High-quality protein is an essential nutrient for the body. Without protein, the body's lipid transport and metabolism will be problematic, which in turn will lead to an increase in blood lipids. Therefore, you should ensure that you consume a certain amount of high-quality protein every day, such as a whole egg, a carton of milk, a fist-sized piece of lean meat, etc.
Greens and fruits are important for dietary fiber**. Dietary fiber helps to promote intestinal peristalsis and reduce the absorption of fat in the intestines, thereby reducing blood lipids.

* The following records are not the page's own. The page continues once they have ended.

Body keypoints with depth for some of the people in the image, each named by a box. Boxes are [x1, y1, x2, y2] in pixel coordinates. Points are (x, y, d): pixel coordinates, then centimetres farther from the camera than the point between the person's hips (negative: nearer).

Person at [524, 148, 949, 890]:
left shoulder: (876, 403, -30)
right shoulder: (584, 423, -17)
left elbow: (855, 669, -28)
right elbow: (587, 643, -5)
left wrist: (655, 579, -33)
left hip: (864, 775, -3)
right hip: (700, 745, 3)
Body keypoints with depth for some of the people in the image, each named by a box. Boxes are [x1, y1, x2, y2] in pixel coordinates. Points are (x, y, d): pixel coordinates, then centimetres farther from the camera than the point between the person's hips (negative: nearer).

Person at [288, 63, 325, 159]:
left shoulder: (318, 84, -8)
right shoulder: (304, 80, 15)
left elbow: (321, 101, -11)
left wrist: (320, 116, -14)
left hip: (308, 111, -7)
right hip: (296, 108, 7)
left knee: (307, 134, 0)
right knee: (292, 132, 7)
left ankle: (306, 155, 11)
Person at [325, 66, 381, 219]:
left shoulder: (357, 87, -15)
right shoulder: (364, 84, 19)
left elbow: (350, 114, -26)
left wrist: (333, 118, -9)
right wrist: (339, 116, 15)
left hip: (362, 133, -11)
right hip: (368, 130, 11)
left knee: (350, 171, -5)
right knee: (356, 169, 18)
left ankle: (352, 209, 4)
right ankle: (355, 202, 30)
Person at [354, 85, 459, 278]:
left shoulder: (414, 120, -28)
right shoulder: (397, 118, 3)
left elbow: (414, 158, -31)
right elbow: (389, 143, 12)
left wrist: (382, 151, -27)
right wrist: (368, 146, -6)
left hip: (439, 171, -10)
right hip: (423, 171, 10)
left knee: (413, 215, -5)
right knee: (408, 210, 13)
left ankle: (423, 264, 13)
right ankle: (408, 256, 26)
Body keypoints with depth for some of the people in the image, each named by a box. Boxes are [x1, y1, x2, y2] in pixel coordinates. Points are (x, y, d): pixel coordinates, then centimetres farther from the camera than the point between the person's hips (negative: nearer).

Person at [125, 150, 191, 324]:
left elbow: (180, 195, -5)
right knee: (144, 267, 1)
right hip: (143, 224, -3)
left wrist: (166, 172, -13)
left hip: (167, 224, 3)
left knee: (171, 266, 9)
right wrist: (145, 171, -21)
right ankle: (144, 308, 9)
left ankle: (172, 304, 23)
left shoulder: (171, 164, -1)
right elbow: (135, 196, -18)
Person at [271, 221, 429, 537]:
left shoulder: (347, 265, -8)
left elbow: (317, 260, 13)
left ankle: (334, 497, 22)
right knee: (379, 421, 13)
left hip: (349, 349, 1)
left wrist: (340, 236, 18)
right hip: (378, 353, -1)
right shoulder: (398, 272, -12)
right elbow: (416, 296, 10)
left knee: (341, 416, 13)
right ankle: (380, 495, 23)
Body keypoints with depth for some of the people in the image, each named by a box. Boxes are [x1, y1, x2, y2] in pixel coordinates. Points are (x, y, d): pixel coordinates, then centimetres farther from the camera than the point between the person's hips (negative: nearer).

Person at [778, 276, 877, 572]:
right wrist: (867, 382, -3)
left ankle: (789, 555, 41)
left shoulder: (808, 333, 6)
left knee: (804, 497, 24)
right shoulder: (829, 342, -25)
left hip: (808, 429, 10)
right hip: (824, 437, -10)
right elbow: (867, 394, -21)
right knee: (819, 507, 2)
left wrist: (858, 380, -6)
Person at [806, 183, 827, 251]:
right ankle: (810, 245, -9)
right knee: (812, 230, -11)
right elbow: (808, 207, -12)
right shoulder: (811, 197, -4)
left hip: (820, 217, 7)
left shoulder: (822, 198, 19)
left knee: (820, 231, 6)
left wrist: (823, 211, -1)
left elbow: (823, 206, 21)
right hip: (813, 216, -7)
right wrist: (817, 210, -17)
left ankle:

Therefore, in the daily diet, you should eat more vegetables and fruits.
It is also very important to maintain adequate water intake. 1500ml to 2000ml of water should be drunk every day to boost metabolism and help the body eliminate excess fat and toxins.
However, some people still experience hyperlipidemia even if they are very careful about their diet. This may be due to the presence of metabolic abnormalities or other health problems. In this case, in addition to adjusting your lifestyle and paying attention to your diet, you should also seek medical attention in time, follow your doctor's advice and plan, and reduce your blood lipid level through medications.
In short, in the face of the health problem of hyperlipidemia, we should actively adjust our diet and lifestyle. Through scientific and reasonable diet, maintaining appropriate amount of exercise, avoiding bad lifestyle habits, etc., we can effectively reduce the risk of hyperlipidemia and protect the health of yourself and your family!